■ Work task
Copy out all the lines of the data that hold the word "main".

• • • • •

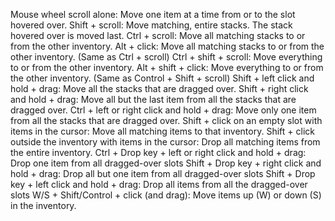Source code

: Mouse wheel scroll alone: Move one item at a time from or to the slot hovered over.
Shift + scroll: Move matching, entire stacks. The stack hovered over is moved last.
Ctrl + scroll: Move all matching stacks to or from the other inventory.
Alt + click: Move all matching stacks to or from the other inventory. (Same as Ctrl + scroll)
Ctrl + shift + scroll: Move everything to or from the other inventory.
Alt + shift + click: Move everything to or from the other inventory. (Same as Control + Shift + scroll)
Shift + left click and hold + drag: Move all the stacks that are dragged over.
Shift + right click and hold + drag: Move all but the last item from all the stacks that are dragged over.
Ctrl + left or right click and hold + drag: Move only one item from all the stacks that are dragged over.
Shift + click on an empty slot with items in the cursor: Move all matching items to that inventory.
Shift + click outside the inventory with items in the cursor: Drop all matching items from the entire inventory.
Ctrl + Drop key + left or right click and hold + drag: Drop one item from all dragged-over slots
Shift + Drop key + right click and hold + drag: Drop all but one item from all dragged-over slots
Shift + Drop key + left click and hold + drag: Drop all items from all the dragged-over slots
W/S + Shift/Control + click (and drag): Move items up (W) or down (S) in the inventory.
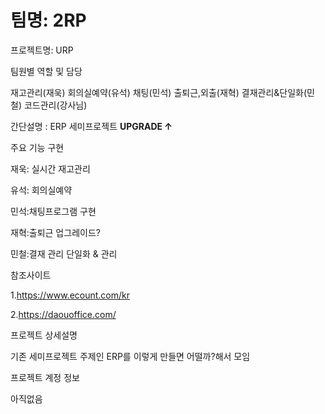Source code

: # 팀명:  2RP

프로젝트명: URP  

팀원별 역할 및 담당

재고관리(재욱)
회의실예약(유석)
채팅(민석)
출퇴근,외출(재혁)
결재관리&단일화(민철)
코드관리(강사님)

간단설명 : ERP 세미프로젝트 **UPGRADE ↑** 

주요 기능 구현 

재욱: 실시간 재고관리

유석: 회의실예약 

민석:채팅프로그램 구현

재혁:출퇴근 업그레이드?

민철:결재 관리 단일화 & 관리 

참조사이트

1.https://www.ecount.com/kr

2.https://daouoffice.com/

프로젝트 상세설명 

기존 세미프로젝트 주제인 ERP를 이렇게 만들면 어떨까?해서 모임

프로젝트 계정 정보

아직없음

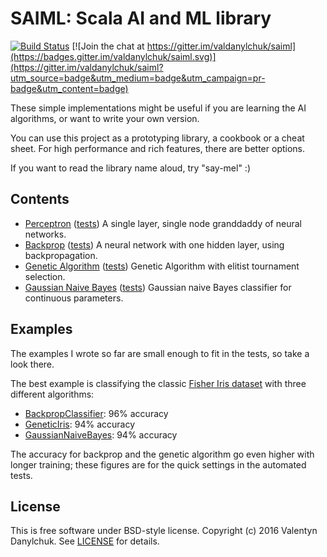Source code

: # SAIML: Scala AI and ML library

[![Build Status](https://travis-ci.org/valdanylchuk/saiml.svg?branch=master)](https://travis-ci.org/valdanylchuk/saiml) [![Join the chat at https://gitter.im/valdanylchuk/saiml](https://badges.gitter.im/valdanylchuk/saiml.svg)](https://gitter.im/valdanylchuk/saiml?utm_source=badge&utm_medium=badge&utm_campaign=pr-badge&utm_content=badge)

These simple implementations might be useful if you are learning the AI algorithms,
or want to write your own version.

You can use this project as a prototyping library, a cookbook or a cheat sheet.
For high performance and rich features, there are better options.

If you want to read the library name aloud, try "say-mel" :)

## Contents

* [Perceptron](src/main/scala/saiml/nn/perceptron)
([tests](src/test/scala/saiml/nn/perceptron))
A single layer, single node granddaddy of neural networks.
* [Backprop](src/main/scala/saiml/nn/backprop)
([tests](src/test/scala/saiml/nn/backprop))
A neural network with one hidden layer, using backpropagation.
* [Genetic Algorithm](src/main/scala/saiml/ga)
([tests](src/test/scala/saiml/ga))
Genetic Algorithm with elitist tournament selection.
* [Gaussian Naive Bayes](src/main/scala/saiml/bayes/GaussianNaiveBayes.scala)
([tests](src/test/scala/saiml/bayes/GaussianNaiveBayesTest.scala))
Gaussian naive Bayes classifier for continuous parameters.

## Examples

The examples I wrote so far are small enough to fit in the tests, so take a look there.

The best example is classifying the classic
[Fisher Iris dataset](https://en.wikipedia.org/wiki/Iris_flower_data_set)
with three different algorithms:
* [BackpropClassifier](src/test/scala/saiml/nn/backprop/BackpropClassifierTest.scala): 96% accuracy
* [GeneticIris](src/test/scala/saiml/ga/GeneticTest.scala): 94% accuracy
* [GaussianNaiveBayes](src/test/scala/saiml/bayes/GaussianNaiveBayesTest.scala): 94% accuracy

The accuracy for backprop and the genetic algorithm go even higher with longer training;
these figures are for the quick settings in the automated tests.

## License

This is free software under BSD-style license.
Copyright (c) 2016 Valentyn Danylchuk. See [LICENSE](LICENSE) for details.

• • • • •

■ Answer space
* [Perceptron](src/main/scala/saiml/nn/perceptron)
* [Backprop](src/main/scala/saiml/nn/backprop)
* [Genetic Algorithm](src/main/scala/saiml/ga)
* [Gaussian Naive Bayes](src/main/scala/saiml/bayes/GaussianNaiveBayes.scala)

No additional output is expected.